The newlyweds settle into their new life, but Alice is troubled by a series of mysterious letters and phone calls, and begins to wonder about her husband's mysterious past. A reporter who did a story on Adam sends her a copy of a letter from a woman claiming Adam raped her. Alice interviews her, posing as a journalist. Disturbed by the fact that she barely knows her new husband, she begins to go through their apartment, becoming even more alarmed when she searches a locked wardrobe and finds a box of old letters from an ex-lover, Adele, who insists she and Adam end their affair. Adam begins to question Alice more about her activities, including where she got a necklace that she received from his sister, Deborah.

Soon after, Alice receives yet another warning. Following the trail, she discovers that Adele has been missing for eight months. She also finds a picture of Adele at the same cabin where she and Adam honeymooned. She realizes she doesn't feel safe with him and runs to the police. She tells her story, insisting they reopen Adele's missing persons case, but they can't do anything without any evidence, telling her they can only keep him for a few hours. Alice seeks help from Deborah, telling her she believes Adam killed Adele for leaving him and buried her at the cabin. On the way to the cabin, Deborah admits that she was the one who sent the messages to Alice, because she wanted to save her from Adam's violent rages. When Adam returns home from the police station, he finds that Alice was there and left the two pictures, and realizes she must have gone to the cemetery.

At the cemetery, Alice discovers a body buried in the dirt, wearing the same necklace that Deborah gave her. Deborah tells her that Adele didn't have to die, if only she had told her she was going back to her husband. Deborah revealed that she had sex with Adam when he was 15 years old, resulting in her subsequent obsession with her own brother and need to rid his life of any other woman.
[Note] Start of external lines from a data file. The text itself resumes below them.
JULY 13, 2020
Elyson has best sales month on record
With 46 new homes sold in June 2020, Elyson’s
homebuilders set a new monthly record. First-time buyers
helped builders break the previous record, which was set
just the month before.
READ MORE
She tries to kill Alice, but Adam appears in time and saves her. Furious, Deborah tries to kill him but is stopped short by Alice, who shoots her with a flare pistol.

Adam tells Alice that he and his sister used to come to the cabin together, but that he thought that if Alice just trusted him, then everything would be alright. Adam is led away by police that morning.
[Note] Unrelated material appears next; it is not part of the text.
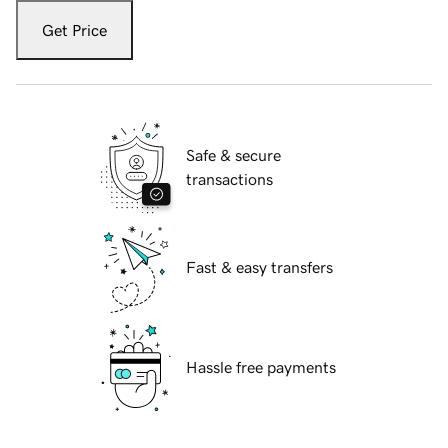
Get Price
Safe & secure
transactions
Fast & easy transfers
Hassle free payments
Two years later, Alice and Adam see one another again on either side of an escalator - she's going down and he's riding up. They both watch each other as they pass without saying anything. Adam stops at the top and turns to stare back at Alice before walking away. The film ends with Alice's voiceover recalling the events in posterity and wondering what might have happened had fate not led her to Adam one morning. She wonders if the passion between them could ever have lasted, and if a "flatlander" like her could ever have stayed at such a high altitude.

== Production ==
Filming commenced on October 29, 2000, and was mostly based in or around London and Cumbria, England. Filming also took place in Matterdale, near Penrith.

Heather Graham and Joseph Fiennes spent seven days in bed filming the sex scenes, where Graham refused to wear a 'modesty pouch'.

== Release ==
Killing Me Softly was released on June 21, 2002, in the UK. MGM initially planned a 2002 wide release in the US, but this was cancelled in favor of a direct-to-DVD launch on March 25, 2003. Variety later characterized the film's international release as "a painful failure". On August 13, 2013, Shout! Factory released Killing Me Softly on Blu-ray along with The Hot Spot as part of a double feature.

== Reception ==
On Rotten Tomatoes the film has an approval rating of 0% based on 21 reviews, with an average rating of 3.9/10. The site's consensus is: "Respected director Chen Kaige's first English-language film is a spectacularly misguided erotic thriller, with ludicrous plot twists and cringe-worthy dialogue". In 2009, the site also rated it #12 worst films over the last 10 years.

David Rooney of Variety called it: "A turgid erotic thriller that plays like Zalman King-meets-vintage Brian De Palma without the latter's wit or style". Empire called it "the funniest movie of the year so far".